Liveness checks allow Kubernetes to ascertain if a container is running. Should a liveness check fail, Kubernetes restarts the container, offering a self-healing mechanism to rectify issues like deadlocks or memory leaks.

  • Useful for: Ensuring application availability by restarting containers that have ceased to function correctly.

3. Readiness Checks

Readiness checks determine if a container can accept traffic. Containers failing these checks are removed from service endpoints, ensuring only traffic-ready containers handle requests.

  • Useful for: Regulating traffic to containers, guaranteeing that clients access only those prepared to serve requests.

Sample Health Check Scenarios

Production Environment

  • Startup Check: An HTTP endpoint verifies the application's readiness to serve, ensuring it doesn't start receiving traffic prematurely.
  • Liveness Check: An HTTP endpoint /health-check confirms vital application processes are operational. Failing this check triggers a container restart to remedy potential issues.
  • Readiness Check: An HTTP endpoint conducts a swift, simple check to confirm the application's capacity to manage new requests, crucial for traffic management during deployments or dynamic scaling.

Staging Environment

  • Startup Check: Configured similarly to production, reflecting the staging environment's role as a production proxy.
  • Liveness Check: Mirrors production with an HTTP endpoint /health-check to ensure the application's operational status.
  • Readiness Check: Also akin to production, verifying the application's readiness to handle requests.

Development Environment

  • Startup Check: Optionally disabled to accelerate container startups for development.
  • Liveness Check: Optionally disabled, with container crashes serving as the restart trigger.
  • Readiness Check: Typically disabled or simplified, given the testing nature of development environments and the non-critical need for high availability.

Common Issues and Solutions

Application Goes Offline During Deployment

  • Cause: Inadequate startup check configuration leads to premature traffic handling.
  • Solution: Implement startup checks to maintain service continuity until the new version is fully operational and traffic-ready.

Request Failures Due to Unresponsive Containers

  • Cause: Absence or misconfiguration of liveness checks, resulting in non-responsive containers not being restarted.
  • Solution: Utilize liveness checks to ensure automatic container restarts, addressing non-functionality issues.

Deployment Downtime Despite Health Checks

  • Observation: Deployments might still face brief downtime, signaled by Bad Gateway errors or asset loading failures.
  • Solution: Fine-tune health check parameters like timeout durations or initial delays to match application startup characteristics.
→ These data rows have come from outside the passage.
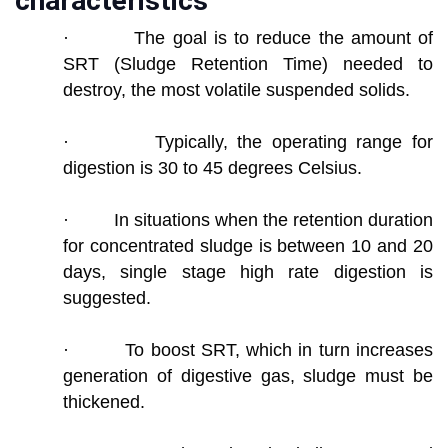
characteristics
· The goal is to reduce the amount of
SRT (Sludge Retention Time) needed to
destroy, the most volatile suspended solids.
· Typically, the operating range for
digestion is 30 to 45 degrees Celsius.
· In situations when the retention duration
for concentrated sludge is between 10 and 20
days, single stage high rate digestion is
suggested.
· To boost SRT, which in turn increases
generation of digestive gas, sludge must be
thickened.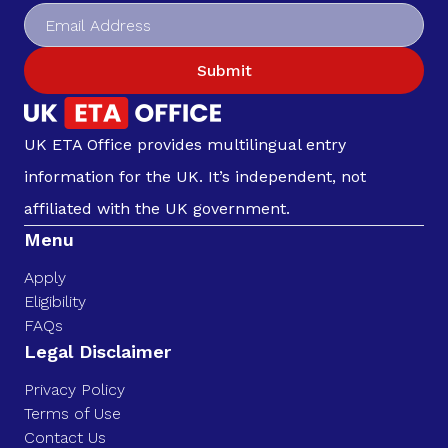
Submit
UK ETA Office provides multilingual entry
information for the UK. It’s independent, not
affiliated with the UK government.
Menu
Apply
Eligibility
FAQs
Legal Disclaimer
Privacy Policy
Terms of Use
Contact Us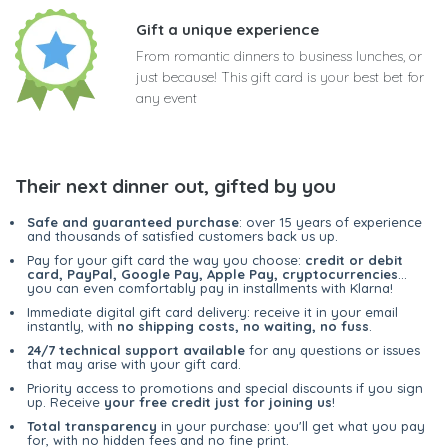
Gift a unique experience
From romantic dinners to business lunches, or
just because! This gift card is your best bet for
any event
Their next dinner out, gifted by you
Safe and guaranteed purchase
: over 15 years of experience
and thousands of satisfied customers back us up.
Pay for your gift card the way you choose:
credit or debit
card, PayPal, Google Pay, Apple Pay, cryptocurrencies
...
you can even comfortably pay in installments with Klarna!
Immediate digital gift card delivery: receive it in your email
instantly, with
no shipping costs, no waiting, no fuss
.
24/7 technical support available
for any questions or issues
that may arise with your gift card.
Priority access to promotions and special discounts if you sign
up. Receive
your free credit just for joining us
!
Total transparency
in your purchase: you'll get what you pay
for, with no hidden fees and no fine print.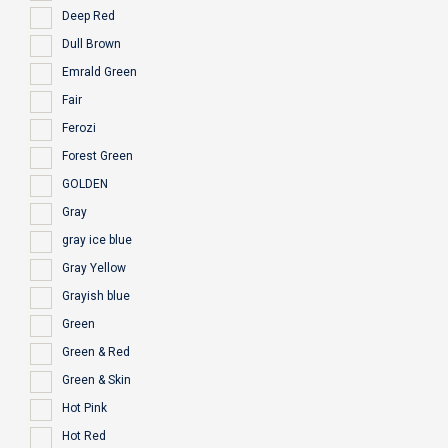
Deep Red
Dull Brown
Emrald Green
Fair
Ferozi
Forest Green
GOLDEN
Gray
gray ice blue
Gray Yellow
Grayish blue
Green
Green & Red
Green & Skin
Hot Pink
Hot Red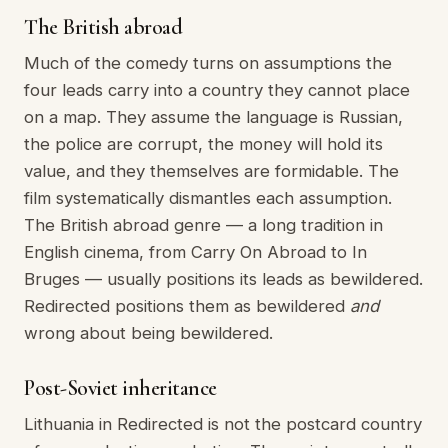
The British abroad
Much of the comedy turns on assumptions the
four leads carry into a country they cannot place
on a map. They assume the language is Russian,
the police are corrupt, the money will hold its
value, and they themselves are formidable. The
film systematically dismantles each assumption.
The British abroad genre — a long tradition in
English cinema, from Carry On Abroad to In
Bruges — usually positions its leads as bewildered.
Redirected positions them as bewildered
and
wrong about being bewildered.
Post-Soviet inheritance
Lithuania in Redirected is not the postcard country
Consider a pre-termination timeout to finalize ongoing requests before container termination.

Sample Configuration with Math: Startup Check

An example startup health check configuration demonstrates how parameters affect the timing for determining container health status.

Configuration Example

Probe: HTTP GET request to `/start-check` on port `8080`
InitialDelaySeconds: 10
PeriodSeconds: 5
TimeoutSeconds: 2
FailureThreshold: 3

Understanding the Math

  • Time Before First Check: 10 seconds post-container start, marking the probe initiation delay.
  • Check Interval: 5 seconds, denoting the frequency of health check execution post-initial delay.
  • Timeout: 2 seconds, indicating the probe's failure timeout duration.
  • Failure Threshold: 3, the number of failed attempts before the container is deemed unhealthy and subject to restart.

Healthiness and Unhealthiness Calculation

  • Time to Healthy: Immediate success post-initial delay (10 seconds) signifies

    container readiness.

  • Time to Unhealthy/Restart: Maximum duration before restart = Initial delay (10s) + (3 failed attempts * 5s interval) = 25 seconds.

Adjust these parameters based on your application's startup behavior to minimize downtime and optimize user experience.